The researchers are reaching out to different cultural groups and tribal entities, in hopes of sharing what they find with local communities.
“It is a shared heritage. It’s not just archaeology for the archaeology’s sake,” Bush said. “This shouldn’t just go to the federal government or to academia. This is Alaskan history and heritage, and it’s specifically Aleutian heritage.”
“I want to make sure that Alaska and in particular, the Native organizations, get something out of this,” he said.
Caroline Funk, an archaeologist who has previously excavated ancient Unangan villages in the western Aleutian islands, is also joining Raupp and Bush on the journey.
“The really critical component of this is Unangax̂ are OK with it,” Funk said. “I don’t do any of this research without talking to people before I go, inviting people to be a part of it, inviting collaboration and questions.”
Funk said she feels the responsibility to talk about World War II holistically, given the impacts it had on people who lived in the area and whose descendants are listening to the research results today.
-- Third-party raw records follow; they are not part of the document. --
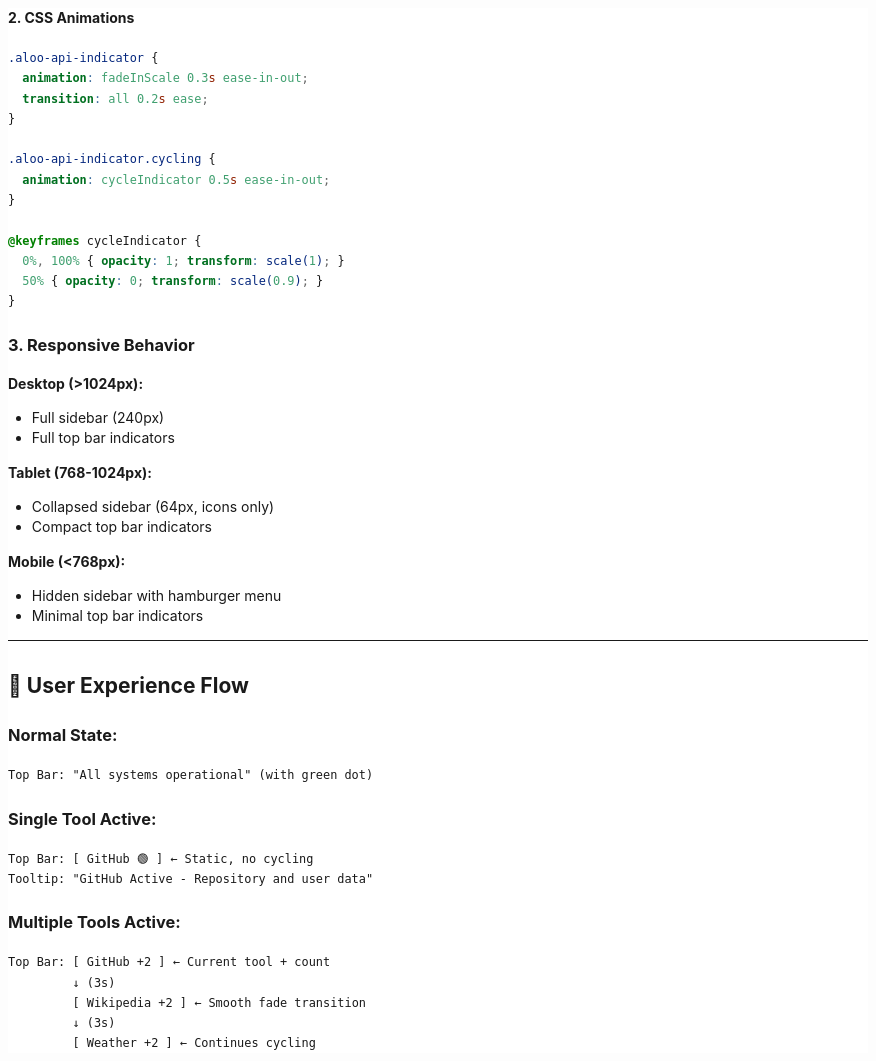 #### **2. CSS Animations**
```css
.aloo-api-indicator {
  animation: fadeInScale 0.3s ease-in-out;
  transition: all 0.2s ease;
}

.aloo-api-indicator.cycling {
  animation: cycleIndicator 0.5s ease-in-out;
}

@keyframes cycleIndicator {
  0%, 100% { opacity: 1; transform: scale(1); }
  50% { opacity: 0; transform: scale(0.9); }
}
```

### **3. Responsive Behavior**

**Desktop (>1024px):**
- Full sidebar (240px)
- Full top bar indicators

**Tablet (768-1024px):**
- Collapsed sidebar (64px, icons only)
- Compact top bar indicators

**Mobile (<768px):**
- Hidden sidebar with hamburger menu
- Minimal top bar indicators

---

## 🎯 **User Experience Flow**

### **Normal State:**
```
Top Bar: "All systems operational" (with green dot)
```

### **Single Tool Active:**
```
Top Bar: [ GitHub 🟢 ] ← Static, no cycling
Tooltip: "GitHub Active - Repository and user data"
```

### **Multiple Tools Active:**
```
Top Bar: [ GitHub +2 ] ← Current tool + count
         ↓ (3s)
         [ Wikipedia +2 ] ← Smooth fade transition
         ↓ (3s)
         [ Weather +2 ] ← Continues cycling
```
Bush spent several days in Alaska this summer, hunting through local archives, like the one at the Anchorage Museum, and meeting with tribal and government entities.
By looking at old photos, he can narrow down where he plans to put the sonar and autonomous vehicles to execute the surveys.
“Anything that can help us really pinpoint to where we think, ‘Hey, there might be an aircraft, there may be a ship, there may be landing craft and barges over here,’ ” he said.
And for Bush, the pressure is on for everything to go right.
“You don’t want to mess up,” Bush said. “My big fear is going out there and getting canceled by weather because we get one shot at this, and that’s it.”